* PROVIDED TEXT:
******************************
52nd (L) Division began crossing on 25 March, its leading units coming under the command of 15th (S) Division as they mopped up the bridgehead and linked up with 6th Airborne Division. Second Army then began a rapid advance across Germany, during which the Luftwaffe attacked bridging sites, artillery positions and road movements. For the divisional LAA guns most of these involved 'snap' actions, against low-flying attackers using cloud cover, and often using jet aircraft. Part of 52nd (L) Division cleaned up pockets of Germans round Ibbenbüren while the rest of the division crossed the Dortmund–Ems Canal.

As Second Army raced forwards, 52nd (L) Division was switched to XXX Corps for the attack on Bremen. Lt-Gen Brian Horrocks, commanding XXX Corps, considered that at this stage of the war, 52nd (L) Division was one of the best in Second Army because it still retained a number of the original personnel (which was a consequence of its late arrival in the theatre). From 20 to 26 April XXX Corps closed in on Bremen against stubborn resistance. The division then had to control rioting and looting in the chaotic city. The numbers of Luftwaffe attacks on the advancing British divisions peaked in the last week before the German surrender at Lüneburg Heath on 4 May.

===Disbandment===
After VE Day the units of 21st Army Group were engaged in occupation duties, disarming German troops and administering the British Zone of Allied-occupied Germany. Demobilisation began later in 1945 and 108th LAA Regiment disbanded on 20 February 1946, though the rest of 52nd (L) Division continued doing duty in British Army of the Rhine for some months to come.
******************************
(Stored data entries)

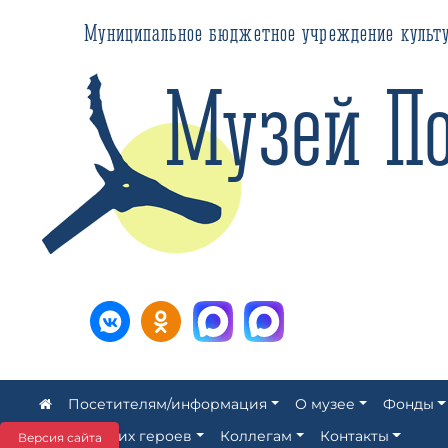
Муниципальное бюджетное учреждение культуры ЗАТ
Музей Пол
Посетителям/информация
О музее
Фонды
Аллея наших героев
Коллегам
Контакты
Версия сайта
******************************
* TASK INSTRUCTIONS:
1. In the passage on 52nd (L) Division, reproduce word for word the stretch that begins with "52nd (L) Division began" and ends after "the Dortmund–Ems Canal.".
2. Answer these from the passage on 52nd (L) Division:
(a) On what date did 52nd (L) Division begin crossing?
(b) To which corps was the division switched for the attack on Bremen?
(c) On what date did 108th LAA Regiment disband?

* OUTPUTS IN ORDER:
1.
52nd (L) Division began crossing on 25 March, its leading units coming under the command of 15th (S) Division as they mopped up the bridgehead and linked up with 6th Airborne Division. Second Army then began a rapid advance across Germany, during which the Luftwaffe attacked bridging sites, artillery positions and road movements. For the divisional LAA guns most of these involved 'snap' actions, against low-flying attackers using cloud cover, and often using jet aircraft. Part of 52nd (L) Division cleaned up pockets of Germans round Ibbenbüren while the rest of the division crossed the Dortmund–Ems Canal.

2.
(a) 25 March
(b) XXX Corps
(c) 20 February 1946